Use Case: Duplicate Detection

def find_duplicates(records, vdb, threshold=0.95):
    """Find potential duplicate records."""
    duplicates = []

    for i, record in enumerate(records):
        similar = vdb.similarity_search(record, k=5)

        for match in similar:
            # Skip self-match
            if match['record'].get('id') == record.get('id'):
                continue

            if match['similarity'] >= threshold:
                duplicates.append({
                    'record_1': record,
                    'record_2': match['record'],
                    'similarity': match['similarity']
                })

    return duplicates

# Find duplicate customer records
potential_dupes = find_duplicates(customer_records, customer_vdb, threshold=0.9)
print(f"Found {len(potential_dupes)} potential duplicates")

for dupe in potential_dupes:
    print(f"Similarity: {dupe['similarity']:.3f}")
    print(f"  Record 1: {dupe['record_1']['name']} - {dupe['record_1']['email']}")
    print(f"  Record 2: {dupe['record_2']['name']} - {dupe['record_2']['email']}")

Use Case: Lookalike Audience

# Start with your best customers
best_customers = [
    {"age": 32, "income": 85000, "purchases": 25, "category_pref": "electronics"},
    {"age": 28, "income": 95000, "purchases": 30, "category_pref": "fashion"},
    {"age": 35, "income": 120000, "purchases": 45, "category_pref": "home"}
]

# Find lookalikes for each best customer
lookalikes = set()
for customer in best_customers:
    ref = fm.create_reference_record(record=customer, name="temp_ref")
    similar = ref.find_similar(k=50, vector_database=prospects_vdb)

    for match in similar:
        if match['similarity'] > 0.8:
            lookalikes.add(match['record']['prospect_id'])

print(f"Found {len(lookalikes)} lookalike prospects")

Getting Raw Embeddings

For custom similarity logic or external vector stores:

# Encode records to vectors
records = [
    {"category": "electronics", "price": 100},
    {"category": "clothing", "price": 50}
]

# Full embeddings
embeddings = fm.encode(records)
for e in embeddings:
    print(f"3D projection: {e['embedding']}")        # [x, y, z]
    print(f"Full embedding: {e['embedding_long']}")  # [v1, v2, ..., vN]

# Just 3D vectors (for visualization)
vectors_3d = fm.encode(records, short=True)

Understanding Similarity Scores

Similarity scores range from 0 to 1:

Score Interpretation
0.95+ Near-duplicate or extremely similar
0.80 - 0.95 Very similar, likely same category/type
0.60 - 0.80 Moderately similar, some shared characteristics
0.40 - 0.60 Weakly similar
< 0.40 Dissimilar

Performance Tips

  1. Batch record addition: Use batch_size parameter for large datasets

    vdb.add_records(large_dataset, batch_size=1000)
    

  2. Limit k for speed: Only request as many results as you need

    similar = vdb.similarity_search(query, k=10)  # Not k=1000
    

  3. Pre-filter when possible: If you can narrow the search space, create multiple vector databases

    electronics_vdb = fm.create_vector_database(name="electronics_products")
    clothing_vdb = fm.create_vector_database(name="clothing_products")
    

Best Practices

  1. Use ignore_columns for IDs and timestamps - Pass ignore_columns=["id", "created_at"] when creating your Foundational Model.
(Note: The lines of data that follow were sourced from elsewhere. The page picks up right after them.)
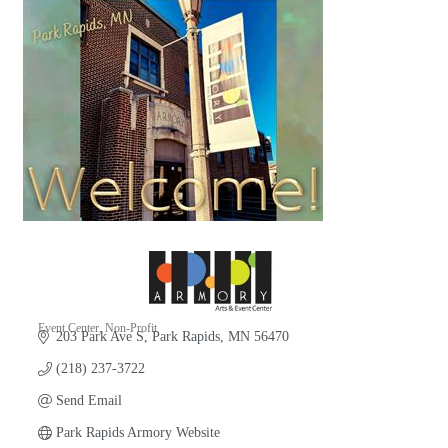
Event Center
Non-Profit
203 Park Ave S
Park Rapids
MN
56470
Categories
(218) 237-3722
Send Email
Park Rapids Armory Website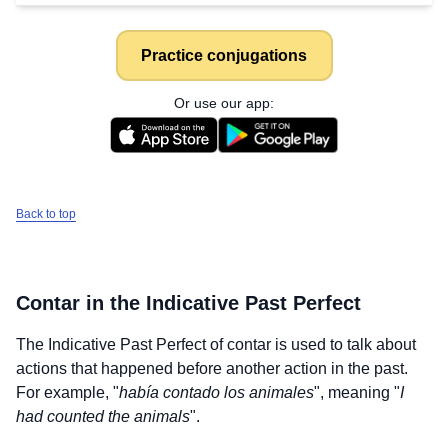
Practice conjugations
Or use our app:
Back to top
Contar
in the Indicative Past Perfect
The Indicative Past Perfect of
contar
is used to talk about
actions that happened before another action in the past.
For example, "
había contado los animales
", meaning "
I
had counted the animals
".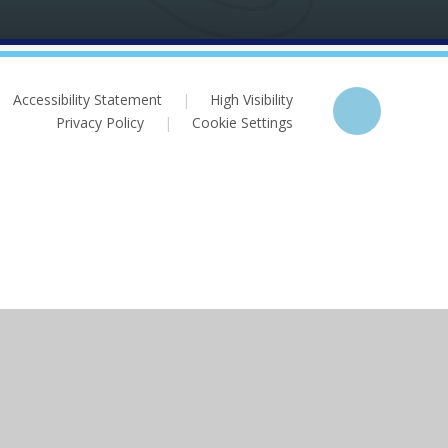
Accessibility Statement
|
High Visibility
Privacy Policy
|
Cookie Settings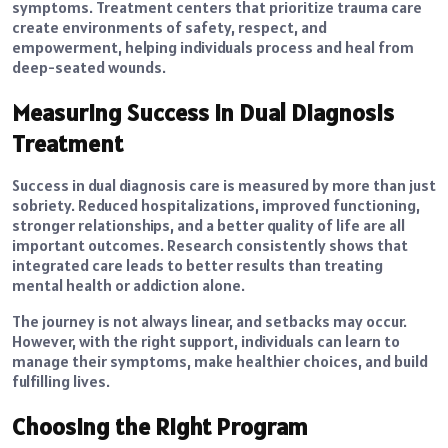
symptoms. Treatment centers that prioritize trauma care
create environments of safety, respect, and
empowerment, helping individuals process and heal from
deep-seated wounds.
Measuring Success in Dual Diagnosis
Treatment
Success in dual diagnosis care is measured by more than just
sobriety. Reduced hospitalizations, improved functioning,
stronger relationships, and a better quality of life are all
important outcomes. Research consistently shows that
integrated care leads to better results than treating
mental health or addiction alone.
The journey is not always linear, and setbacks may occur.
However, with the right support, individuals can learn to
manage their symptoms, make healthier choices, and build
fulfilling lives.
Choosing the Right Program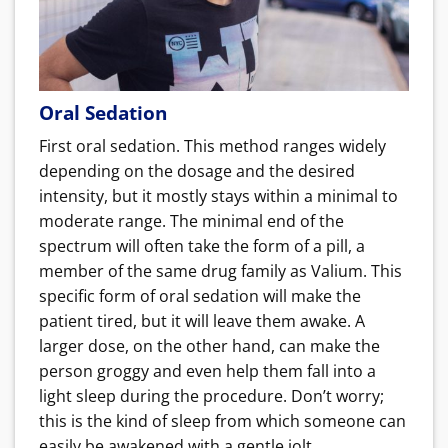
Oral Sedation
First oral sedation. This method ranges widely
depending on the dosage and the desired
intensity, but it mostly stays within a minimal to
moderate range. The minimal end of the
spectrum will often take the form of a pill, a
member of the same drug family as Valium. This
specific form of oral sedation will make the
patient tired, but it will leave them awake. A
larger dose, on the other hand, can make the
person groggy and even help them fall into a
light sleep during the procedure. Don’t worry;
this is the kind of sleep from which someone can
easily be awakened with a gentle jolt.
These columns add noise without semantic value.

  2. Thresholds depend on your use case:

  3. Duplicate detection: 0.90+ (you want high confidence)
  4. Recommendations: 0.70+ (some variety is good)
  5. Lookalike audiences: 0.75+ (similar but not identical)

  6. Reference records beat searching for examples - Instead of finding the "perfect" customer in your data, define one with create_reference_record(). You control exactly what "ideal" means.

  7. Batch your additions - When populating a vector database, use batch_size:

    vdb.add_records(records, batch_size=500)
    

  8. Partition by category when it makes sense - If you'll never compare electronics to clothing, create separate vector databases. Smaller databases = faster searches.

  9. The model handles mixed types automatically - Don't worry about normalizing prices vs. categories vs. text descriptions. Featrix learns how each column type contributes to similarity.